Molto spesso, però, i medici che si occupano di tumori stromali gastrointestinali valutano anche altri parametri che danno un'idea più precisa di quanto velocemente la malattia progredisca o quali siano le probabilità che il tumore ritorni dopo il trattamento. Oltre alla dimensione del tumore, i più importanti sono la conta mitotica - che rappresenta il numero di divisioni cellulari in corso, più alto nella malattia più aggressiva - e la sede di origine della neoplasia. In genere un indice mitotico elevato e/o dimensioni maggiori di 10 cm aumentano il rischio di ricorrenza dopo il trattamento.
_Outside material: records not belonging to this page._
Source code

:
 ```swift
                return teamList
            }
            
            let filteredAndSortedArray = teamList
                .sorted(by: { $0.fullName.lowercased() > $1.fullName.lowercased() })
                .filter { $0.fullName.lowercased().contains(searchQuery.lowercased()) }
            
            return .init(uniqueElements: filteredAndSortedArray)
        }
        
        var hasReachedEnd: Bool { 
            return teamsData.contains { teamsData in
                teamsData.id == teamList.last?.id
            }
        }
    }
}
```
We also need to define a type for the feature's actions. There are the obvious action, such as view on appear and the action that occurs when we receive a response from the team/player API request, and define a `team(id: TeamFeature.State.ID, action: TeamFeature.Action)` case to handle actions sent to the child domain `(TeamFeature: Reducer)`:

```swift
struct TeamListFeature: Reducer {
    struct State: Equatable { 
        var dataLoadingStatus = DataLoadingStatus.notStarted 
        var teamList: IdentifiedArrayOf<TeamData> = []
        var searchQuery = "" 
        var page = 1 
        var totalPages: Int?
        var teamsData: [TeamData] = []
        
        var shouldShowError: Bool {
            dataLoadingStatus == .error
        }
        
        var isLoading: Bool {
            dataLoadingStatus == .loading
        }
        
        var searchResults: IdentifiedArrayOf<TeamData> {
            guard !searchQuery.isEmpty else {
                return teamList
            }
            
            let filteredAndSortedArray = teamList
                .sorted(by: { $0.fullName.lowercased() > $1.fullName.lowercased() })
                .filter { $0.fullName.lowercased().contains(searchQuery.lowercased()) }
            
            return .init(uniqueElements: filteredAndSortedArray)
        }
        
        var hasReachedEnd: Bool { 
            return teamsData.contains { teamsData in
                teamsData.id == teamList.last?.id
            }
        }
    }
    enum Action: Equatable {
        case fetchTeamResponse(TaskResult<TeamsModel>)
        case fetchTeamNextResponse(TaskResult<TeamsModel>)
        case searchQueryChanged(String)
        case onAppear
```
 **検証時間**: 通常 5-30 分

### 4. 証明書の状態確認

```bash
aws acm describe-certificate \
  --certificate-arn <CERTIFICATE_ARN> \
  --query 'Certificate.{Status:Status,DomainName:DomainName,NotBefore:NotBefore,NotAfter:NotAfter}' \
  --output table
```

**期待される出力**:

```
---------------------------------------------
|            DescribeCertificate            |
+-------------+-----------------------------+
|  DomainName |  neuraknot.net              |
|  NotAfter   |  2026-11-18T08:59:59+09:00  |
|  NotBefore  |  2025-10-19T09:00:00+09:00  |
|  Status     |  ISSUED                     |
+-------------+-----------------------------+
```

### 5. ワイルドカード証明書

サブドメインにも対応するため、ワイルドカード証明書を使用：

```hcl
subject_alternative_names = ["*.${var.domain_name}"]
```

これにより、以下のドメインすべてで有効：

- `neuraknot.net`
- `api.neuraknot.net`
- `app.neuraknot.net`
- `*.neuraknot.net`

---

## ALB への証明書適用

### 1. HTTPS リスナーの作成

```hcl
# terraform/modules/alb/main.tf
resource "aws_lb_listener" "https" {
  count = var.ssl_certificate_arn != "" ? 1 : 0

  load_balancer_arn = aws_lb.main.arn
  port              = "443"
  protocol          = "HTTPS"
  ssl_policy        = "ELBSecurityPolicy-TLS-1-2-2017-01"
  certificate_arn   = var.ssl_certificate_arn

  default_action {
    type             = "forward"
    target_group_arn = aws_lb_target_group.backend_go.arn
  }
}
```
La scelta del trattamento più adatto in caso di GIST dipende da diversi fattori legati alla malattia, come la dimensione del tumore, la sede di origine e le condizioni generali del paziente. La chemioterapia classica e la radioterapia non sono efficaci in questo tipo di tumore e non sono quindi utilizzate. La radioterapia può al limite essere utile nel caso di GIST localizzati al retto, ma non è comunque l'opzione di prima scelta. Nella maggior parte dei casi il trattamento iniziale è rappresentato dalla chirurgia, che permette di asportare e curare definitivamente la malattia localizzata ed è utile per rimuovere masse che si sono diffuse in altri organi (metastasi). Se la malattia è già diffusa e non risulta asportabile con il bisturi, i medici hanno a disposizione un farmaco mirato molto efficace: si tratta di imatinib, una molecola che ha come bersaglio la proteina KIT e la proteina PDGFR-a, entrambe appartenenti alla famiglia delle cosiddette tirosin-chinasi e presenti nella maggior parte dei GIST. Colpendo queste proteine, imatinib riesce a bloccare la crescita del tumore e permette di raggiungere una risposta nell'80 per cento circa dei pazienti che lo assumono. Questa terapia causa meno effetti collaterali della chemioterapia classica e può essere assunta anche a casa, per via orale, senza bisogno di ricovero in ospedale. Imatinib può essere anche utilizzato nel caso in cui la malattia si ripresenti dopo la chirurgia e come trattamento adiuvante dopo l'asportazione chirurgica della massa principale nei pazienti ad alto rischio di ricaduta o, infine, come terapia neoadiuvante, prima dell'intervento, per ridurre la massa del tumore e facilitare il lavoro del chirurgo. In Europa altri farmaci approvati per il trattamento dei GIST sono sunitinib e regorafenib. Questi ultimi vengono utilizzati nelle persone che non possono assumere imatinib o che sono diventate resistenti a tale farmaco. Come imatinib, anche sunitinib e regorafenib hanno come bersaglio le tirosin-chinasi (per esempio KIT) e hanno proprietà anti-angiogeniche, cioè sono in grado di bloccare la formazione di nuovi vasi sanguigni (angiogenesi) che potrebbero alimentare il tumore.
Le informazioni di questa pagina non sostituiscono il parere del medico.